The execution method call simply invokes and returns the singleton instance.
The Truth is Worth It
Consider the following unit test. It recreates a multithreading scenario where 2 thread instances are created and submitted to a Thread Pool.
@Test public void testMySingleton() throws ExecutionException, InterruptedException {
ExecutorService executorService = Executors.newFixedThreadPool(2);
CountDownLatch latch = new CountDownLatch(1);
Future<MySingleton> singleton1 = executorService.submit(new MyThread(latch));
Future<MySingleton> singleton2 = executorService.submit(new MyThread(latch));
latch.countDown();
assertEquals(singleton1.get().hashCode(), singleton2.get().hashCode());
}
The CountDownLatch mentioned before is initialized with 1 and will hold the execution of both threads that will be simultaneously released when the countDown() is invoked. This strategy is deferred – it implies capturing the value returned by both threads encapsulated in a Future. Assertion is based on the object hashCode. Same hashCode implies the same object instance.

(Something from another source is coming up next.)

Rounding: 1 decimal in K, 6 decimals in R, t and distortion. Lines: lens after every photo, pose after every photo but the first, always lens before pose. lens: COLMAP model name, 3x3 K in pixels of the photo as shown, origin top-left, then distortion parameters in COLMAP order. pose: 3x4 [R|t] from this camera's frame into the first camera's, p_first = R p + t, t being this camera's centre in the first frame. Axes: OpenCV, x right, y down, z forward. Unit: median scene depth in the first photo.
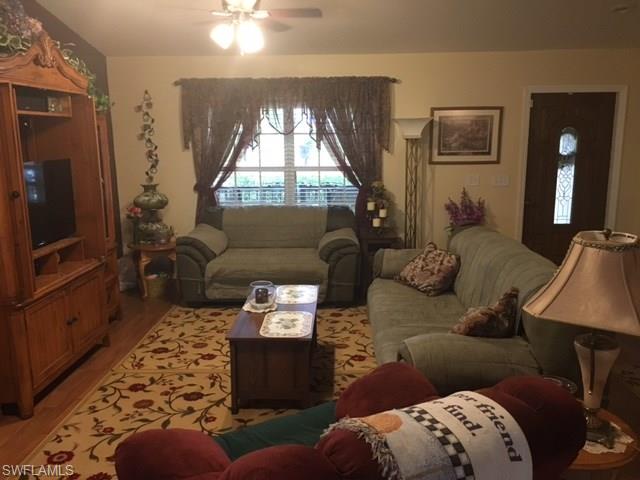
lens RADIAL K [[535.6, 0, 320.0], [0, 535.6, 240.0], [0, 0, 1]] dist [0.030531, -0.013952]
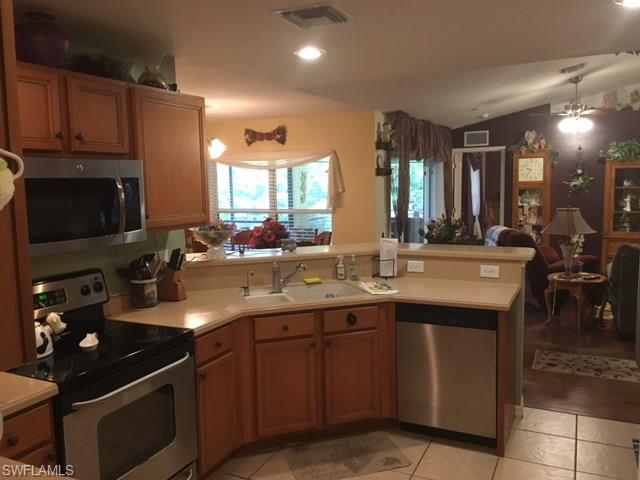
lens RADIAL K [[535.6, 0, 320.0], [0, 535.6, 240.0], [0, 0, 1]] dist [0.030531, -0.013952]
pose [[-0.913046, -0.040499, 0.405840, -0.207745], [0.082465, 0.956174, 0.280945, -0.530774], [-0.399432, 0.289983, -0.869692, 2.264919]]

Executing this test doesn’t lead to surprising results. The singleton instantiated twice is thread-safe – the first thread will acquire the lock in the object constructor and instantiate the static field. The second thread will simply return the instance.
A Silver Lining
A thread-safe scenario was considered from the beginning. Removing the synchronised keyword from the singleton getter method should, hence, eliminate thread safety. Executing the same test with the suggested change leads to nondeterministic failures because the Singleton is created twice.
java.lang.AssertionError: Expected :125993742 Actual :1192108080
This is one of the reasons why the Singleton pattern is already considered an anti-pattern. Without proper synchronization, the implementation ridiculously nullifies its own purpose.
Conclusion Thread safety is a difficult subject but it doesn’t necessarily have to be a mystery for any developer. While avoiding multithreading issues completely is a big challenge, being able to understand them a priori brings value. As it is shown in this text, possible issues and their impact can be mitigated during development leading to more solid and scalable systems. You might think that the scenario presented is oversimplified and optimistic , however when applied to more complex tasks the same rules still apply. I always keep these pieces of code at hand.